A row has erupted among leaders of Moldova's ruling coalition over Russia's World War Two Victory Day celebrations, with the president backtracking on a decision to keep Moldovan troops away from a Moscow parade.
Acting President Mihai Ghimpu, a sharp critic of Russian policy who blames Moscow for supporting the breakaway territory of Transdniestria, last week banned the defence ministry from sending a 70-man unit to take part in the May 9 festivities.
The reason given by Moldova, one of Europe's poorest countries, for staying away from the 65th anniversary of the Soviet victory over Nazi Germany was lack of the $35,000 required to cover the stay of its soldiers.
But Ghimpu, who heads the right-wing Liberal party in the ruling four-party Alliance for European Integration, reluctantly backed down on Monday after a revolt among other coalition leaders.
"I am against taking part in the parade. But I am a team player. Three out of the Alliance's four parties were in favour of the parade, so I have bowed to the collective decision," he told Vocea Basarabie radio.
The four-party coalition took power in the former Soviet republic in July 2009 in a snap parliamentary election that ended eight years of rule by the communist party.
The communists were quick to take advantage of the division over the May 9 parade, with ex-President Vladimir Voronin stepping in to say his party was ready to cover the costs of Moldovan troops in Moscow.

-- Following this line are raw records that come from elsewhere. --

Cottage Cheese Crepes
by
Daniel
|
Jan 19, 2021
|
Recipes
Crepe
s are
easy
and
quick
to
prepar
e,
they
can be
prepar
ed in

Ghimpu, who favours close ties with neighbouring Romania with which Moldova has a common historical, cultural and linguistic heritage, admitted the Alliance was under strain over the issue.
"I have been forced to back down for the sake of preserving the Alliance and some leaders might use this. I am sure that the electorate will punish them for this in the next election," Ghimpu said.
70 guards of honour
Prime Minister Vlad Filat, who heads the Liberal Democrats in the coalition, publicly admonished the defence minister for following Ghimpu's order to stay away from the Moscow parade.
A company of 70 Moldovan guards of honour will now attend the parade which is expected to be one of the biggest post-Soviet demonstrations of Russian military might.
Ghimpu has been forthright in his criticism of Russian policy and has passed harsh judgment on its role in the region.
In particular, he has criticised Moscow over its policy in Transdniestria, a strip of Russian-speaking territory running down Moldova's eastern border which has been beyond the control of the Chisinau central government since fighting a brief war with Moldova in 1992.
About 1,200 Russian soldiers remain there guarding tonnes of Soviet-era weaponry and ammunition.
Ghimpu said he himself would not attend the Moscow celebrations on May 9. "I can not forget misfortunes such as the deportation and the organised famine through which the citizens of Moldova passed in Soviet times," he told Vocea Basarabie.